Please take some time to study this image. The question is, what on earth can this be? :-)
Answer: The blue area is a projection of the view rectangle in item coordinates for one of the dialogs in the "Embedded Dialogs" demo in Qt. :-) So you could say, it's QGraphicsView's viewport as seen from a transformed item (the item's view-of-the-world is, of course, that it itself is perfectly normal, it's everybody else who's "transformed" and all). Since the item's bounds as seen from the view is that of a projected polygon, the view rect seen from the item is also a projected polygon.
Inside in green is what might be the largest axis aligned rectangle that can fit inside this polygon. Finding this rectangle is a bit tricky. Maybe you can help us find a good algorithm for this. One that's fast, and which finds the perfect rectangle (defined as, the rect with the largest surface area (w*h), and then if there are multiple choices, the one closest to the center of the polygon). I tried brute force. It works ;-).
Now how is this useful? ;-) Popups in Qt tend to restrict their geometry to fit inside the desktop. This desktop rectangle (QDesktopWidget::screenGeometry()) doesn't map very well to Graphics View, or rather, it's a rather uninteresting rectangle. In QGV you can place widgets at (-200, -200) or (100000, 100000), and it's not the desktop geometry that should restrict the positioning of popups. It's more natural that it's the active viewport that should restrict placement.

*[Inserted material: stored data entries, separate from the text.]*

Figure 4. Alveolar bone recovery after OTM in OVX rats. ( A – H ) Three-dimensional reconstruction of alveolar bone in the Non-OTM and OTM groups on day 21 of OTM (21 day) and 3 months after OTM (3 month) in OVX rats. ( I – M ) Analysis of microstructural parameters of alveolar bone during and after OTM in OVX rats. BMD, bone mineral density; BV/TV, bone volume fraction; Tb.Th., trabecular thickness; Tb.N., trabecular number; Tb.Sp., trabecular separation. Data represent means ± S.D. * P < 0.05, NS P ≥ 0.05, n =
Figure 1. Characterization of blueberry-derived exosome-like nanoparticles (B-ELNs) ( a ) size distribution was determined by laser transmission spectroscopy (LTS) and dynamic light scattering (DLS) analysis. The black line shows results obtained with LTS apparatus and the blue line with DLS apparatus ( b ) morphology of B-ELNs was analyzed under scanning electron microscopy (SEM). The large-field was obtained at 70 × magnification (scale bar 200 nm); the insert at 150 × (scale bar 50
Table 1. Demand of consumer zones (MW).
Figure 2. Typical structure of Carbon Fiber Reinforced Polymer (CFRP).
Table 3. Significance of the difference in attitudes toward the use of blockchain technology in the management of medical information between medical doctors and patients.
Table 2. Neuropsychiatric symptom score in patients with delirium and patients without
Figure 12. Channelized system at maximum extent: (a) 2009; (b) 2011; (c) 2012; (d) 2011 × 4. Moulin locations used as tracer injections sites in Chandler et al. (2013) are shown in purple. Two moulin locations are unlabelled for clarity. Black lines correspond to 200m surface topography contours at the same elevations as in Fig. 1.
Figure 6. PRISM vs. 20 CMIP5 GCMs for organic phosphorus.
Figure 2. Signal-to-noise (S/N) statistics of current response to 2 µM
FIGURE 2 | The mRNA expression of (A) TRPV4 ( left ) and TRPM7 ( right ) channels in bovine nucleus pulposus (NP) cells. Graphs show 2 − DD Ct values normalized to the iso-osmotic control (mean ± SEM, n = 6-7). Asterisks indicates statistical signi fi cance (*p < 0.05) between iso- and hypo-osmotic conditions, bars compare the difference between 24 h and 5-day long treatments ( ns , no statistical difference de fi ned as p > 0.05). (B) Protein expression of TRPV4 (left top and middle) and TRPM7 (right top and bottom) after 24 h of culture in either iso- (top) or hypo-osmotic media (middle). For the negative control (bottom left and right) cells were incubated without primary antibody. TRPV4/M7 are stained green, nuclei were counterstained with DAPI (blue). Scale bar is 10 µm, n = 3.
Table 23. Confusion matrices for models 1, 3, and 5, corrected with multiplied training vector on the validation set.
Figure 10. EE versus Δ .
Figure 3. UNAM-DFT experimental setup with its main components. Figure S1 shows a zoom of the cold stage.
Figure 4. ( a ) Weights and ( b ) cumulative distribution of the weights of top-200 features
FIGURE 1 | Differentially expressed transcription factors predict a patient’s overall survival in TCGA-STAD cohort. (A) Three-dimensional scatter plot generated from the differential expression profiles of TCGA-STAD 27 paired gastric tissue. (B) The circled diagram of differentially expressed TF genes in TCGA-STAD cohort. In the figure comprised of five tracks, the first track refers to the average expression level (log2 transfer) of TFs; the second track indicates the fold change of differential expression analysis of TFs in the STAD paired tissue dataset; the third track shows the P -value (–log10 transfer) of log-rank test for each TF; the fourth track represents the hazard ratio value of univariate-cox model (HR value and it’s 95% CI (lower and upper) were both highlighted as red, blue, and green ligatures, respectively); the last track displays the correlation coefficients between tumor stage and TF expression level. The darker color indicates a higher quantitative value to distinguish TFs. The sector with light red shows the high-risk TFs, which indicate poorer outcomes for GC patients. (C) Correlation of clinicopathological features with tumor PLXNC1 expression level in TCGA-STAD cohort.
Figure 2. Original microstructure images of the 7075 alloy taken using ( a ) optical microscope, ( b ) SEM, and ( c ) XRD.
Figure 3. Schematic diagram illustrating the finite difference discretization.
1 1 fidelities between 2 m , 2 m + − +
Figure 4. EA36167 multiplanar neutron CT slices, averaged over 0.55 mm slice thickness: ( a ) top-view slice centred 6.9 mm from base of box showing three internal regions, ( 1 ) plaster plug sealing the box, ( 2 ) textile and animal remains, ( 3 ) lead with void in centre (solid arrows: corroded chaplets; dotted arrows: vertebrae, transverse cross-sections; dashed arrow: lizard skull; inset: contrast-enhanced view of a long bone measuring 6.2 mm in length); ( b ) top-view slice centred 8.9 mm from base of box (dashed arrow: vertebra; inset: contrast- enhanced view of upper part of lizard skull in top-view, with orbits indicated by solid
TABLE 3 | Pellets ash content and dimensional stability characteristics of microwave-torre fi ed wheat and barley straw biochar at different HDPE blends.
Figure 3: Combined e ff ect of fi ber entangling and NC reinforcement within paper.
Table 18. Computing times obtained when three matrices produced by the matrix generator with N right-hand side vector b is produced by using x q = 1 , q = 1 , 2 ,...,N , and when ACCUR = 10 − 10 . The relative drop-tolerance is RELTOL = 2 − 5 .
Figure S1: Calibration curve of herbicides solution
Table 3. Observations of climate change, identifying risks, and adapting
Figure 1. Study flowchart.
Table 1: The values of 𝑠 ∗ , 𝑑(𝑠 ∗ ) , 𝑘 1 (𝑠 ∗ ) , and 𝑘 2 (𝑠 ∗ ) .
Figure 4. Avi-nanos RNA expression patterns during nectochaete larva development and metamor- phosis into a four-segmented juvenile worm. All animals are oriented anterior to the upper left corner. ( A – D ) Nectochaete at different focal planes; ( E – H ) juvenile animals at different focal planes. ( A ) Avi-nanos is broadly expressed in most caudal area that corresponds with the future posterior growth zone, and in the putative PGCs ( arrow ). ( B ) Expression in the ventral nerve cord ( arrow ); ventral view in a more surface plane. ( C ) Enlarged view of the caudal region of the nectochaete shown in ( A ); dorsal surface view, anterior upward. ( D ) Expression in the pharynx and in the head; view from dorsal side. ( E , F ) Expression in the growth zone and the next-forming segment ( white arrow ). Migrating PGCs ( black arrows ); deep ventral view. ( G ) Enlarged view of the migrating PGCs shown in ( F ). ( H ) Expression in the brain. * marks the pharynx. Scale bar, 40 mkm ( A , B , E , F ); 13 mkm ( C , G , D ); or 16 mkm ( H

Still, QMenu needs to know exactly which QRect it can use to constrain its geometry. That's simple! It's the largest axis aligned rectangle that can fit inside the viewport rect mapped to its local coordinate system. If we can find such a rectangle easily, this will fix up the popups in the Embedded Dialogs example so they don't open outside the viewport where you can't see them. I've tested, it even works fine for complex transforms (e.g., projective transformations).